Hrafn did all of that.

But there was a difference between them. She bent. He hardened.

Thora lied when she was afraid. Lied to the man she liked because she feared being hurt. Lied to her mother, saying she had been accepted at the apothecary just before the selection, because she feared returning home empty-handed. Hrafn lied too, she suspected.

He only lied in another way. With his posture. With his silence. With that tired disdain he wore like armor.

"What do you think the training will be like?" Sigrid asked, more from a need to change the subject than from real curiosity.

Thora saw Hrafn's body react before his voice came. A tiny adjustment in the shoulders. A moment of stiffness. His eyes moving a little faster.

"Hm," he said. "I imagine it will be painful."

Thora did not like the answer. She was afraid of pain. Who wasn't?

"Ah, fuck it. We'll handle it," Briorn boasted. "We killed a damned fallen one, didn't we?"

"Yes, but-" Sigrid began.

"-the thing was just some ugly little beast," Briorn cut in, as always. "All twisted. Filthy. You saw how I took it down, didn't you? I'm fucking great."

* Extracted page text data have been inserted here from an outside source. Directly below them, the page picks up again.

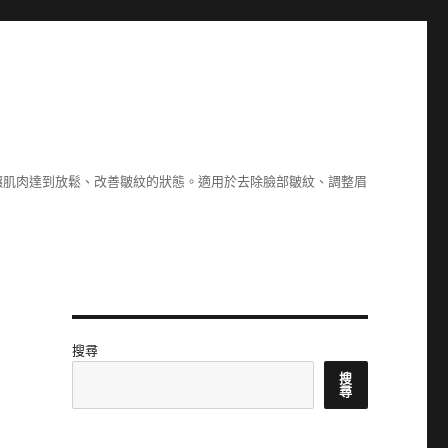
讓肌肉達到放鬆、改善皺紋的狀態。適用於去除臉部皺紋、調整眉
搜尋
搜
尋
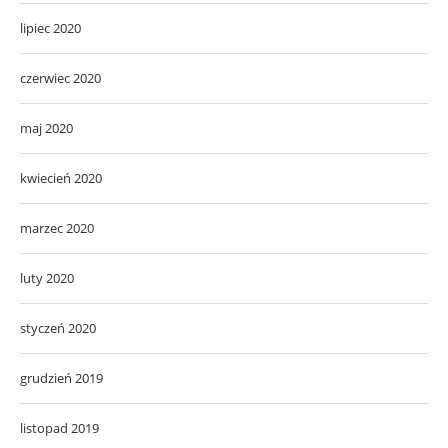
lipiec 2020
czerwiec 2020
maj 2020
kwiecień 2020
marzec 2020
luty 2020
styczeń 2020
grudzień 2019
listopad 2019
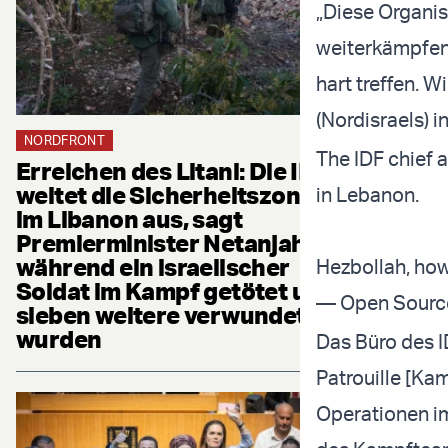
„Diese Organis
weiterkämpfen,
hart treffen. 
(Nordisraels) 
NORDFRONT
The IDF chief 
Erreichen des Litani: Die IDF
weitet die Sicherheitszone
in Lebanon.
im Libanon aus, sagt
Premierminister Netanjahu,
während ein israelischer
Hezbollah, how
Soldat im Kampf getötet und
— Open Source
sieben weitere verwundet
wurden
Das Büro des 
Patrouille [Ka
Operationen i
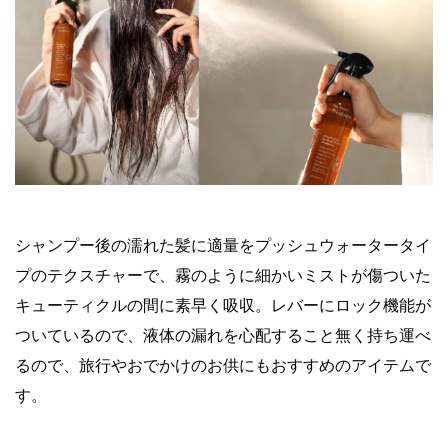
シャンプー後の濡れた髪に適量をプッシュウォータータイ
プのテクスチャーで、霧のように細かいミストが傷ついた
キューティクルの間に素早く吸収。レバーにロック機能が
ついているので、液体の漏れを心配すること無く持ち運べ
るので、旅行やおでかけのお供にもおすすめのアイテムで
す。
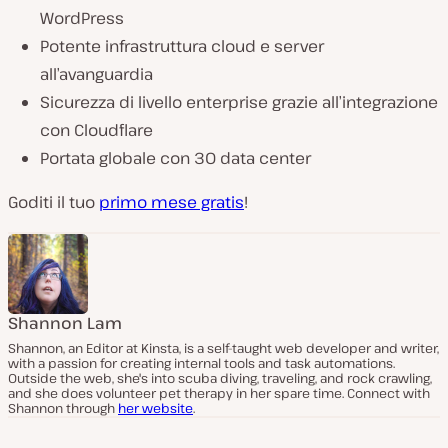
WordPress
Potente infrastruttura cloud e server
all’avanguardia
Sicurezza di livello enterprise grazie all’integrazione
con Cloudflare
Portata globale con 30 data center
Goditi il tuo
primo mese gratis
!
Shannon Lam
Shannon, an Editor at Kinsta, is a self-taught web developer and writer,
with a passion for creating internal tools and task automations.
Outside the web, she's into scuba diving, traveling, and rock crawling,
and she does volunteer pet therapy in her spare time. Connect with
Shannon through
her website
.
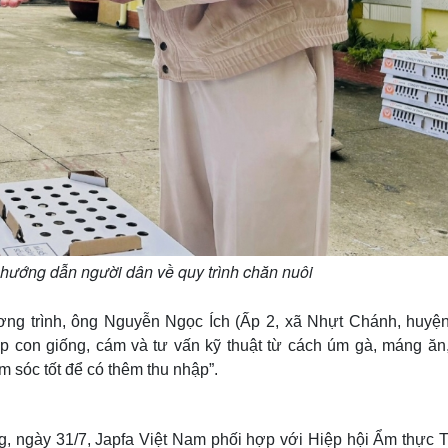
 hướng dẫn người dân về quy trình chăn nuôi
ơng trình, ông Nguyễn Ngọc Ích (Ấp 2, xã Nhựt Chánh, huyệ
ấp con giống, cám và tư vấn kỹ thuật từ cách úm gà, máng ăn,
 sóc tốt để có thêm thu nhập”.
g, ngày 31/7, Japfa Việt Nam phối hợp với Hiệp hội Ẩm thực 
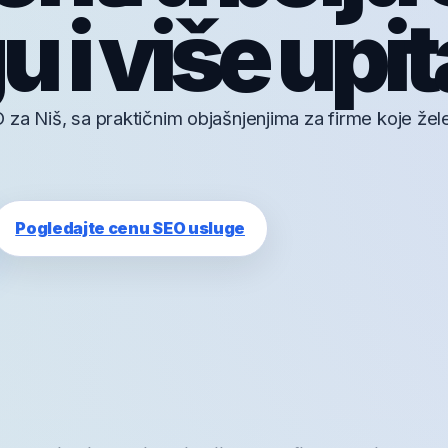
 i više upit
za Niš, sa praktičnim objašnjenjima za firme koje žel
Pogledajte cenu SEO usluge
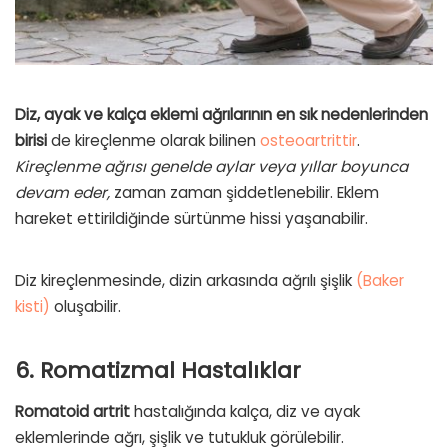
Diz, ayak ve kalça eklemi ağrılarının en sık nedenlerinden
birisi
de kireçlenme olarak bilinen
osteoartrittir
.
Kireçlenme ağrısı genelde aylar veya yıllar boyunca
devam eder,
zaman zaman şiddetlenebilir. Eklem
hareket ettirildiğinde sürtünme hissi yaşanabilir.
Diz kireçlenmesinde, dizin arkasında ağrılı şişlik
(Baker
kisti)
oluşabilir.
6. Romatizmal Hastalıklar
Romatoid artrit
hastalığında kalça, diz ve ayak
eklemlerinde ağrı, şişlik ve tutukluk görülebilir.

What followed was a lamentable display. Briorn, smaller than all of them and broader in the shoulders than seemed fair, began throwing punches into the air, spinning his body and kicking imaginary enemies with an enthusiasm that would have made sense only if the whole world had been created to watch him. Sigrid laughed. Thora nearly laughed too.

Hrafn opened his mouth, perhaps to loose some short bit of cruelty, the kind that seemed to demand less effort from him than kindness.

But then they all stopped.

Not only the four of them. The whole caravan slowed.

Far in the distance, the walls of Sahirid finally rose.

Thora felt her body stiffen. Even from that distance, the city looked too ancient, too large, too severe. The walls did not rise only against enemies; they seemed to rise against the world itself.

Her horse struck one hoof against the ground, restless, and she had to tighten the reins.

The first thought that came to her was not relief.

It was fear.

What kind of thing existed beyond all familiar borders to force the Hird to build something like that? What sort of horror made stone and salt climb so high?

She kept looking at Sahirid the way one stares at a closed door, certain there is something on the other side, yet unsure whether one truly wishes to see it. There stood her future. Greater than she had ever dared imagine. Greater than any domestic fear, any small lie, any narrow life she had left behind.

Even so, she kept looking. She was on that path already. They all were.

And within that immense, ancient, imposing city, perhaps something waited for her.

Some answer.

Some change.

Perhaps a place deep enough to bury fear and leave it there, locked away between salt and stone, instead of carrying it inside her chest as though it were her name.